I was home with a baby during the Oklahoma City bombing. Pregnant with another baby and on bed rest when Columbine happened. And I cried, and they frightened me.
But somehow, it was far away and couldn't hurt me or my family.
And then 9-11 happened and I had to drive past the tattered side of the Pentagon regularly. Had to go to NYC and see the gap in the skyline, and hear tales from my brother-in-law who'd witnessed the towers go down from nearby, and from my sister-in-law about how the smoke had traveled across the river to Brooklyn Heights.
For months after 9-11 I winced every time I heard the jets in their flight paths to National (NOT Reagan to us) Airport. Every time I heard a siren.
About 2 years later we had the DC sniper and I had a month of being frightened every time I took the girls to school. Every time I went to the gas station. Every time my husband and children weren't safe in the house with me. I was at the Home Depot where the last shooting happened days before it happened.
Suddenly the world was no longer safe. Because it had happened right where I live.
This morning I dropped JR at the high school (!) early. The school is in the park where my community garden is located, so I headed over there to pick tomatoes and raspberries.

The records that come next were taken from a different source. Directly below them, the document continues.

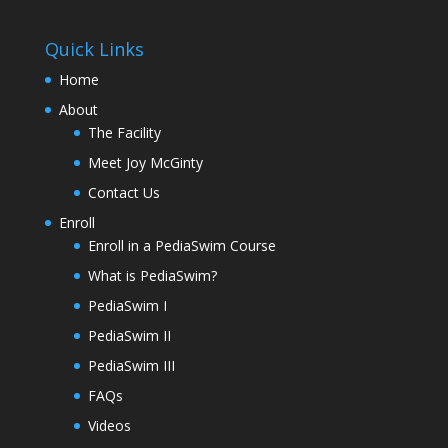
Quick Links
Home
About
The Facility
Meet Joy McGinty
Contact Us
Enroll
Enroll in a PediaSwim Course
What is PediaSwim?
PediaSwim I
PediaSwim II
PediaSwim III
FAQs
Videos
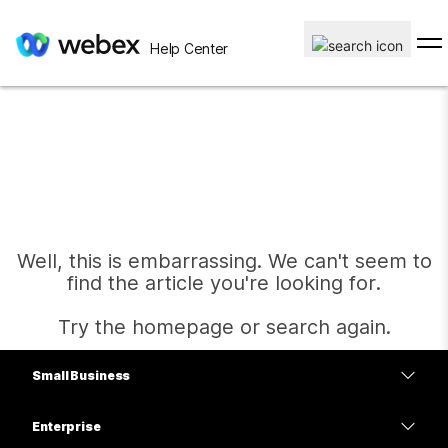
Help Center
Well, this is embarrassing. We can't seem to
find the article you're looking for.
Try the homepage or search again.
Small Business
Home
Pricing
Enterprise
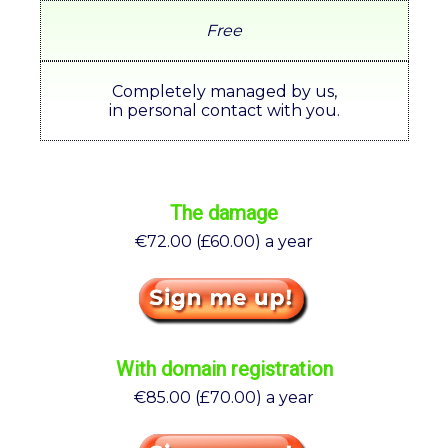
Free
Completely managed by us,
in personal contact with you.
The damage
€72.00 (£60.00) a year
With domain registration
€85.00 (£70.00) a year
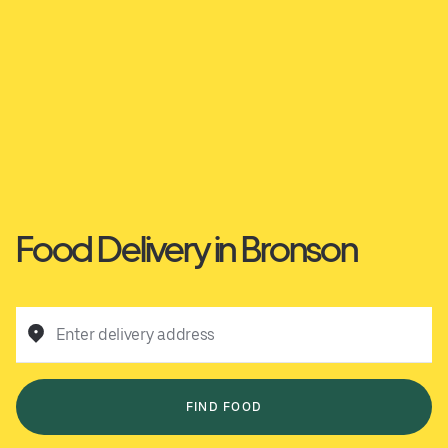
Food Delivery in Bronson
Enter delivery address
FIND FOOD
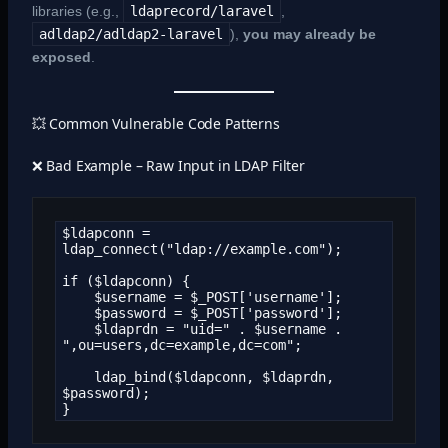
libraries (e.g.,
ldaprecord/laravel
,
adldap2/adldap2-laravel
),
you may already be
exposed
.
💥 Common Vulnerable Code Patterns
❌ Bad Example – Raw Input in LDAP Filter
$ldapconn = 
ldap_connect("ldap://example.com");

if ($ldapconn) {

    $username = $_POST['username'];

    $password = $_POST['password'];

    $ldaprdn = "uid=" . $username . 
",ou=users,dc=example,dc=com";

    ldap_bind($ldapconn, $ldaprdn, 
$password);

}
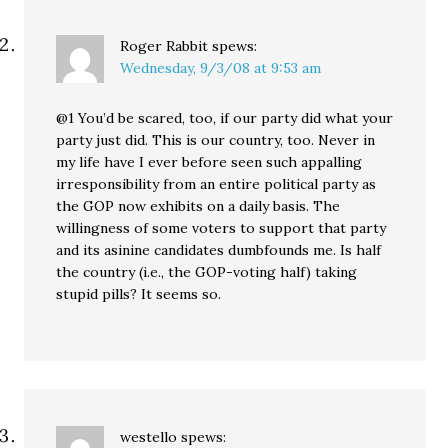
Roger Rabbit
spews:
Wednesday, 9/3/08 at 9:53 am
@1 You’d be scared, too, if our party did what your
party just did. This is our country, too. Never in
my life have I ever before seen such appalling
irresponsibility from an entire political party as
the GOP now exhibits on a daily basis. The
willingness of some voters to support that party
and its asinine candidates dumbfounds me. Is half
the country (i.e., the GOP-voting half) taking
stupid pills? It seems so.
westello
spews:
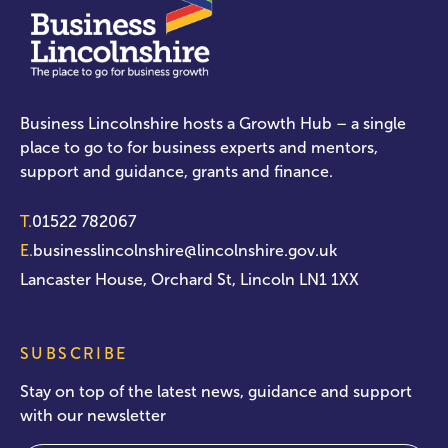
Business Lincolnshire hosts a Growth Hub – a single
place to go to for business experts and mentors,
support and guidance, grants and finance.
T.
01522 782067
E.
businesslincolnshire@lincolnshire.gov.uk
Lancaster House, Orchard St, Lincoln LN1 1XX
SUBSCRIBE
Stay on top of the latest news, guidance and support
with our newsletter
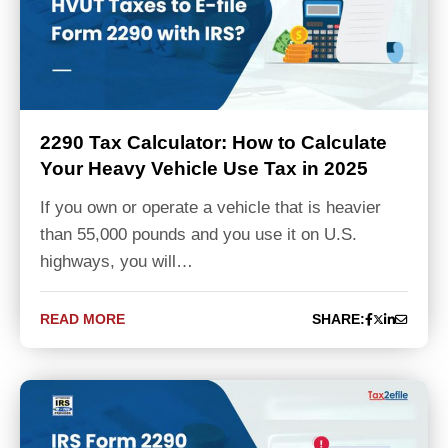
2290 Tax Calculator: How to Calculate
Your Heavy Vehicle Use Tax in 2025
If you own or operate a vehicle that is heavier
than 55,000 pounds and you use it on U.S.
highways, you will…
READ MORE
SHARE:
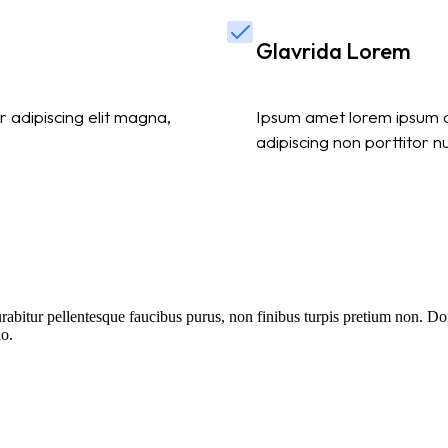
Glavrida Lorem
 adipiscing elit magna,
Ipsum amet lorem ipsum do
adipiscing non porttitor n
itur pellentesque faucibus purus, non finibus turpis pretium non. Done
io.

And as I was picking things the sirens started. There were a good 10 minutes of sirens--fire trucks mostly I think. I couldn't tell if they were just passing the area or heading for where I was.
I finished picked and drove past the school. All was well. No sign of the trucks. Everything normal.
But that fear never, EVER goes totally away. All it takes is a siren, or an airplane to remind me of that horrible day when suddenly the world was no longer as safe as it had seemed.
As I said yesterday, I don't need flags or memorials to remember that. It's here with me.